▶ **Entries**:

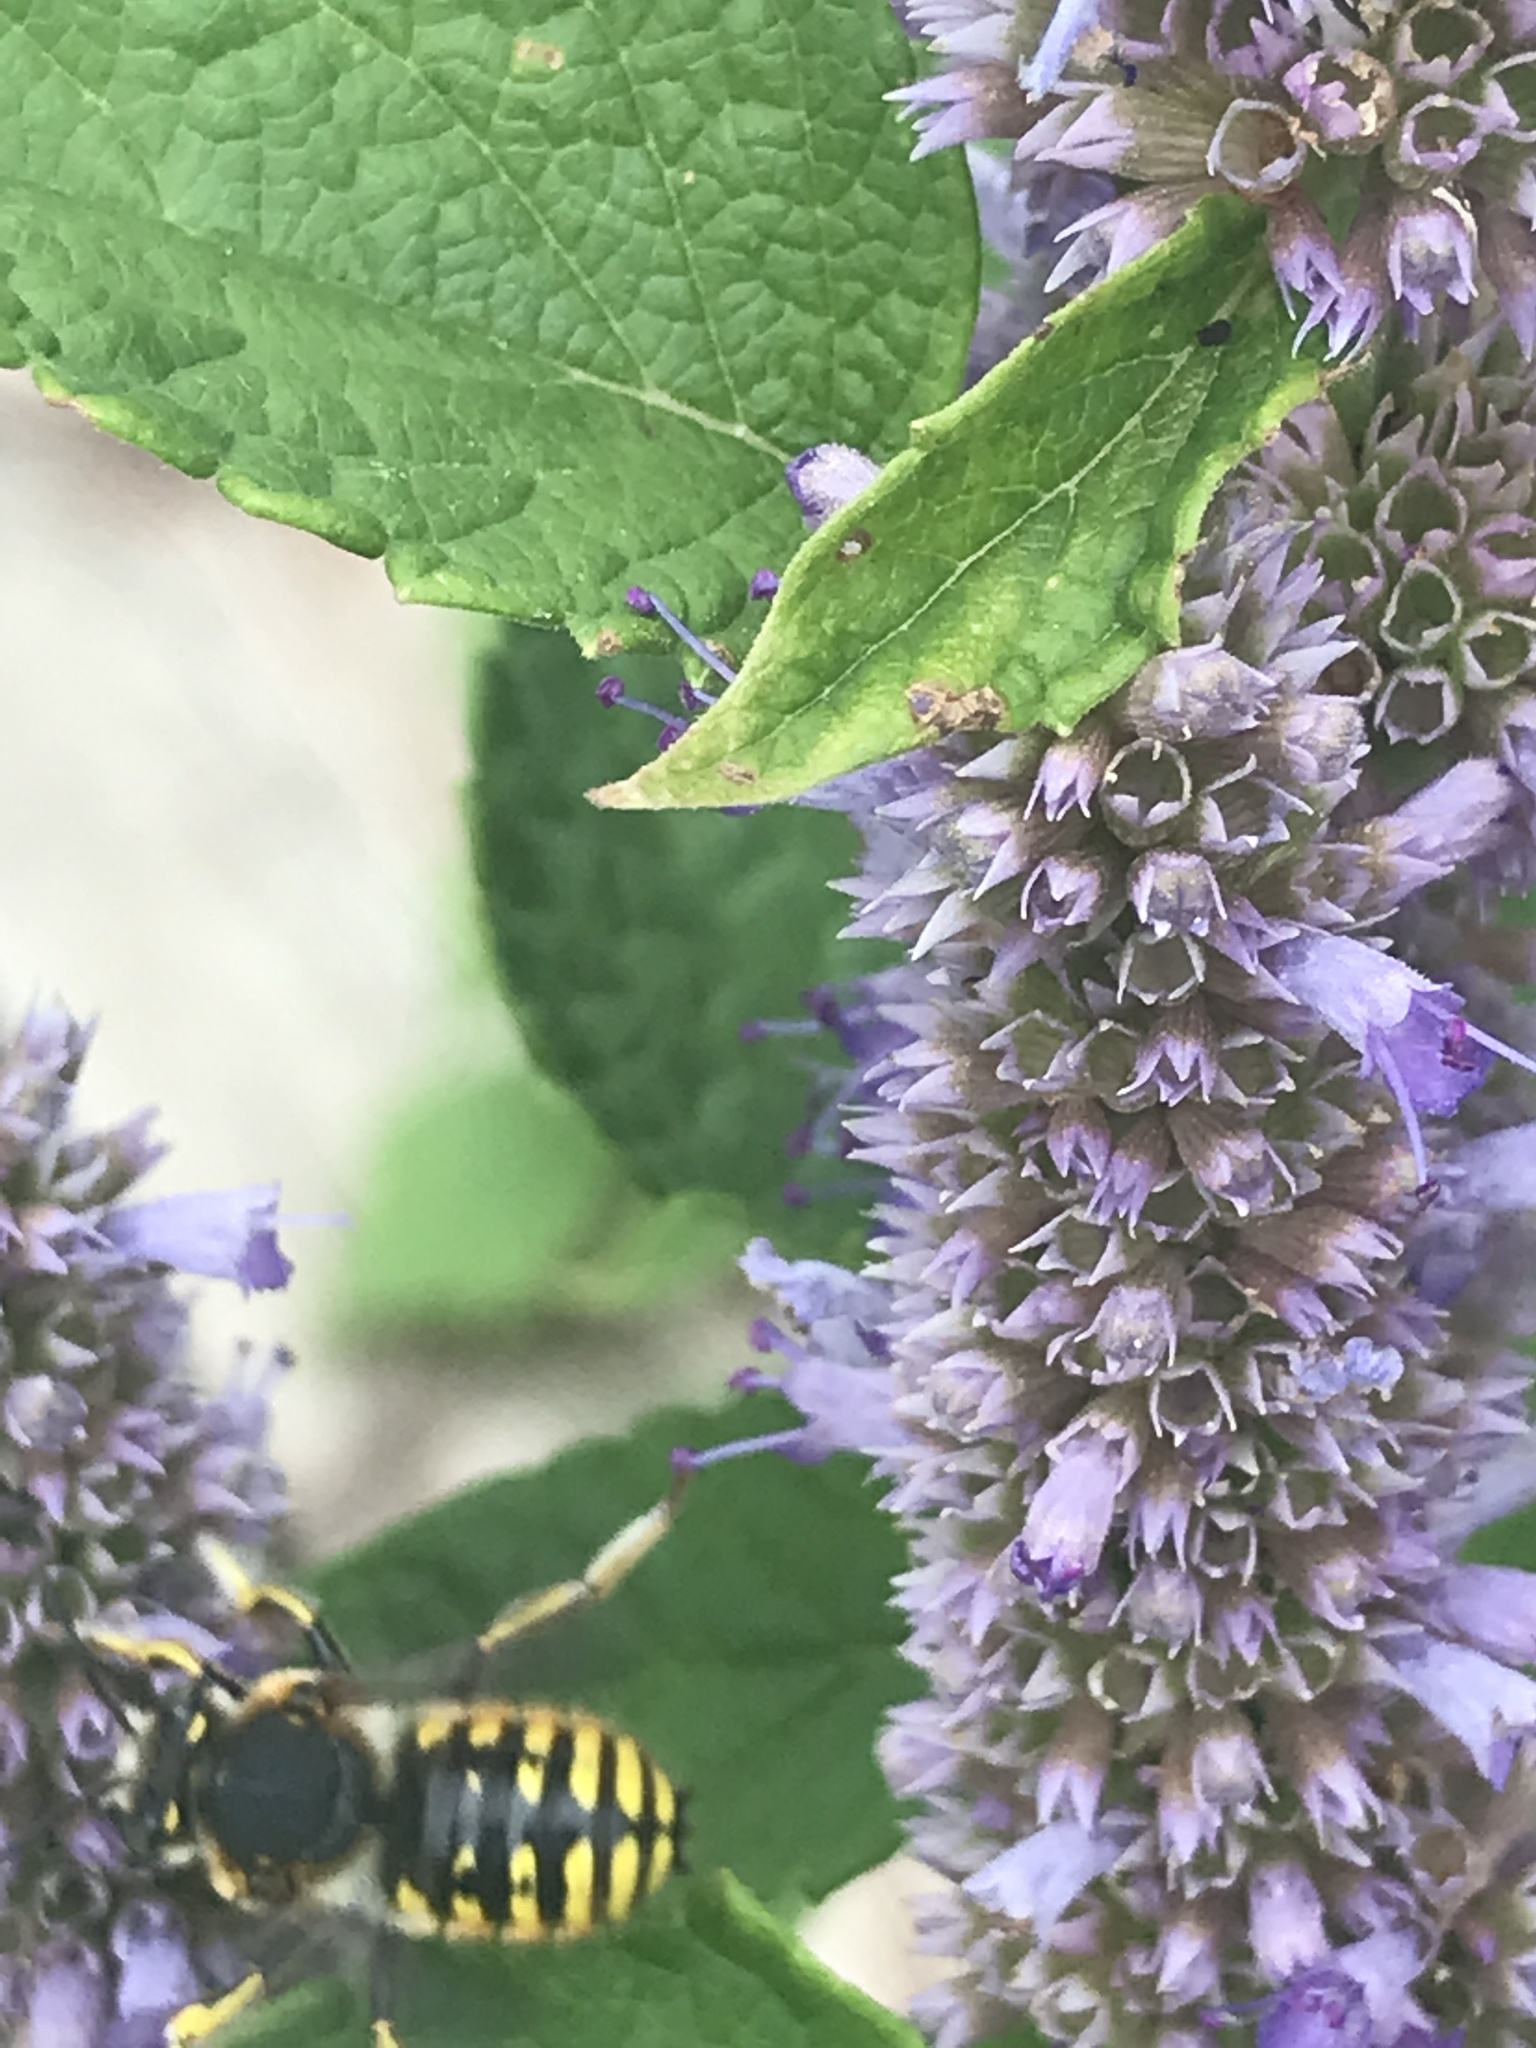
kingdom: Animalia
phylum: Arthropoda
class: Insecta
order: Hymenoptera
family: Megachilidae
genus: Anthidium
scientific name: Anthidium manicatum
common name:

▶ **Task to carry out**:
Reproduce verbatim every line of the records above from the line with "class: Insecta" up to and including the final line of the records, and output nothing else.

▶ **Correct answer**:
class: Insecta
order: Hymenoptera
family: Megachilidae
genus: Anthidium
scientific name: Anthidium manicatum
common name:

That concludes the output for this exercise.